- The task
Each line in the entries below that holds the string "amended" must be copied.

Information provided Block Start

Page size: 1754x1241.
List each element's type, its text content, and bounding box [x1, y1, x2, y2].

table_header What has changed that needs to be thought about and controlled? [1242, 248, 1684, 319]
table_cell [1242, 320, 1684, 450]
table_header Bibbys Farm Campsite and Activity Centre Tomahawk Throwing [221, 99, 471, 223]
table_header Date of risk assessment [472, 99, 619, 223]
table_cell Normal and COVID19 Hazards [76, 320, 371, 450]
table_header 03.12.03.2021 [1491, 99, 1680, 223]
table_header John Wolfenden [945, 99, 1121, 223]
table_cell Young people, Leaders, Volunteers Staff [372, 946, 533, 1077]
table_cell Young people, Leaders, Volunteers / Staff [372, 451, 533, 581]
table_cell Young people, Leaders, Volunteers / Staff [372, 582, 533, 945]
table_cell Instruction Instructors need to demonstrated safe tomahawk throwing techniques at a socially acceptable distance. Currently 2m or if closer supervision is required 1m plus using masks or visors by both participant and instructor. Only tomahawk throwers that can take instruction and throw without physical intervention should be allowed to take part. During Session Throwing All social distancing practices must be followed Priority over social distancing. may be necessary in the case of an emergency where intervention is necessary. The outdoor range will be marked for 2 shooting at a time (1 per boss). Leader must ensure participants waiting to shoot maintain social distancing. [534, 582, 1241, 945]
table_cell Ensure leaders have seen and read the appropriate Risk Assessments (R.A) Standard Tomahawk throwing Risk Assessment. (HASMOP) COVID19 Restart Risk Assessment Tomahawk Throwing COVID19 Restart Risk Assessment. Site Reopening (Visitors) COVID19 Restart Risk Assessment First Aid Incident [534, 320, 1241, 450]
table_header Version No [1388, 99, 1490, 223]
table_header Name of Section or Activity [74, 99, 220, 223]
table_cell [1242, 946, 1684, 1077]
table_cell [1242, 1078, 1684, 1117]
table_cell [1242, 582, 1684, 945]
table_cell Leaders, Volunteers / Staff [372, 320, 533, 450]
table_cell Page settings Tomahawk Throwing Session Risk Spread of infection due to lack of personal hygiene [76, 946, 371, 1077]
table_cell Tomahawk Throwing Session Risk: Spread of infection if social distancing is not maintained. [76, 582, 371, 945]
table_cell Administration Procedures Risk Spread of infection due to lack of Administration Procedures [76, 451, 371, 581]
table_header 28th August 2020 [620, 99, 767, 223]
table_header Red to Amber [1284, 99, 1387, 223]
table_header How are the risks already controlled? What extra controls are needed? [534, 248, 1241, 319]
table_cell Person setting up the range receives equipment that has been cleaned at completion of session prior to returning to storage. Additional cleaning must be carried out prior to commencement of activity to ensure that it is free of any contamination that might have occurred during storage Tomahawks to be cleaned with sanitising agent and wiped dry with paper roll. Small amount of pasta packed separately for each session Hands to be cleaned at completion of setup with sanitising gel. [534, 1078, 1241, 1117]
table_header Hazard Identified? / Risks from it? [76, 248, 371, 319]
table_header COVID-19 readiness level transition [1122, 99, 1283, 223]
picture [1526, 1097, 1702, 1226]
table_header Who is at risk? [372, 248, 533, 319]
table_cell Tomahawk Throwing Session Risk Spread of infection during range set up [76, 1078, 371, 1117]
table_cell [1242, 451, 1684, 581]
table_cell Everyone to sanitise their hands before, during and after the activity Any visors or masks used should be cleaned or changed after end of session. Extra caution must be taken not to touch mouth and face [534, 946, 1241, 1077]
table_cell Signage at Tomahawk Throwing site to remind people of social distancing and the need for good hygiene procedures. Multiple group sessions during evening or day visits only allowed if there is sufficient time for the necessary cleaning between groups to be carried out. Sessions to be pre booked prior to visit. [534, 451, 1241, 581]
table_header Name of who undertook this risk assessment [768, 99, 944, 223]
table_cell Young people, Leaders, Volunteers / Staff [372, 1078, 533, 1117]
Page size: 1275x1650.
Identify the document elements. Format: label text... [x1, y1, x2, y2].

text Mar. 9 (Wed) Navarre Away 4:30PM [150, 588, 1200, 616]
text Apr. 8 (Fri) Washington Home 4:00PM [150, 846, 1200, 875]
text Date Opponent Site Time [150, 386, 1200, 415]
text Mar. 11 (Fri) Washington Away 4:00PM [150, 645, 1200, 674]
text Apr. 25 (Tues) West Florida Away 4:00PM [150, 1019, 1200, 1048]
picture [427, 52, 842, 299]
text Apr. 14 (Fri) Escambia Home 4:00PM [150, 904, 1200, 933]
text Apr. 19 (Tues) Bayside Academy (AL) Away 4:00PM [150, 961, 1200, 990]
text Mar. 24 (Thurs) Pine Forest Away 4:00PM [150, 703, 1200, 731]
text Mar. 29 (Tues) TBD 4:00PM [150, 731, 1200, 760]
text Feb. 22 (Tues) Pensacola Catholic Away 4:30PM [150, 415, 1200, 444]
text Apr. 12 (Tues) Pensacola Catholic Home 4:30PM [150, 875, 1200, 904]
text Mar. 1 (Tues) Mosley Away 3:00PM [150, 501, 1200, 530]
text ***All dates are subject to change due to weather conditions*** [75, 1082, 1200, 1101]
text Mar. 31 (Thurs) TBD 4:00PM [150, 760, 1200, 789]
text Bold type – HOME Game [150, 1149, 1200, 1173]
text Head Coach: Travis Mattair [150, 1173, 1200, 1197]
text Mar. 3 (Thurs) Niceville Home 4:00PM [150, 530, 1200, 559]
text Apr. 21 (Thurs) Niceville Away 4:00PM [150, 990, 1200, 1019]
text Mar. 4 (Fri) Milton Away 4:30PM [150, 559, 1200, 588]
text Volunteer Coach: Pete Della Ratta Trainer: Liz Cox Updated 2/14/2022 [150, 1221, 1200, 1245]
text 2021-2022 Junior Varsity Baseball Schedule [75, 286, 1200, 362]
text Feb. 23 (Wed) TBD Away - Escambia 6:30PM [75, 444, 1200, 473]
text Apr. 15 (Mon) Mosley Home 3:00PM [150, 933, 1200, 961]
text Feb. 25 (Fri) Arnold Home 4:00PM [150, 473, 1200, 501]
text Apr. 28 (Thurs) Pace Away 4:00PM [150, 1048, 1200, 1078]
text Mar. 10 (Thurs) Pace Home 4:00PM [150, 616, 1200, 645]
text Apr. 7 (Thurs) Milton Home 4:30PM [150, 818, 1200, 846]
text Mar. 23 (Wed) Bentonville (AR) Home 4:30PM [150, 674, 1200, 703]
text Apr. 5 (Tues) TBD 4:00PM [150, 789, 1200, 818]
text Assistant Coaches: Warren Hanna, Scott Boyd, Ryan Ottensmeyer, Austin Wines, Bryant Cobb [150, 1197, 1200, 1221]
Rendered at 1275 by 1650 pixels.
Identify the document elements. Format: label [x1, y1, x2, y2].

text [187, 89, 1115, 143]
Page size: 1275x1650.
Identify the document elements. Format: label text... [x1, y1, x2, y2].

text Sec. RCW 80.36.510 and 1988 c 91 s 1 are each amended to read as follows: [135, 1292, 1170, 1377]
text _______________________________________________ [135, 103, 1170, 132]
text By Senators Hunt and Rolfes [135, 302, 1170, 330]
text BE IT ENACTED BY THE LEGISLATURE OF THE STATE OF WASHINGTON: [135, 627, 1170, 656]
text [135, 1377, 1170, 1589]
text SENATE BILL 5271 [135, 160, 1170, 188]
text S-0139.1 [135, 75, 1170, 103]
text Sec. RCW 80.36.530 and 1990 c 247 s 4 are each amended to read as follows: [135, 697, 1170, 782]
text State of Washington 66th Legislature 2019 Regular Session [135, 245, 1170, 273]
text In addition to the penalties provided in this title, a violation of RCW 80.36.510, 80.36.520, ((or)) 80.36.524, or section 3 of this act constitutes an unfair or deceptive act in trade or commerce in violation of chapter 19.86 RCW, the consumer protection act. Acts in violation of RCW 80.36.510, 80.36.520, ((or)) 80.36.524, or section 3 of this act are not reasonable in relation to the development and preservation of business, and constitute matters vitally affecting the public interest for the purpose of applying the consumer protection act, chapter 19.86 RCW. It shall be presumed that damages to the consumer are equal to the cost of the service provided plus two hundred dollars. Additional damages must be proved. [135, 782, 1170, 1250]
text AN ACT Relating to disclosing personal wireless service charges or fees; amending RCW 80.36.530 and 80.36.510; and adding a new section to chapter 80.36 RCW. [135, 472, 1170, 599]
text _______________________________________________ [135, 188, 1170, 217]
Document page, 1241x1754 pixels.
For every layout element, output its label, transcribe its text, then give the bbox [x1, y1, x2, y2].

Information provided Block End

- Problem solution
text Sec. RCW 80.36.510 and 1988 c 91 s 1 are each amended to read as follows: [135, 1292, 1170, 1377]
text Sec. RCW 80.36.530 and 1990 c 247 s 4 are each amended to read as follows: [135, 697, 1170, 782]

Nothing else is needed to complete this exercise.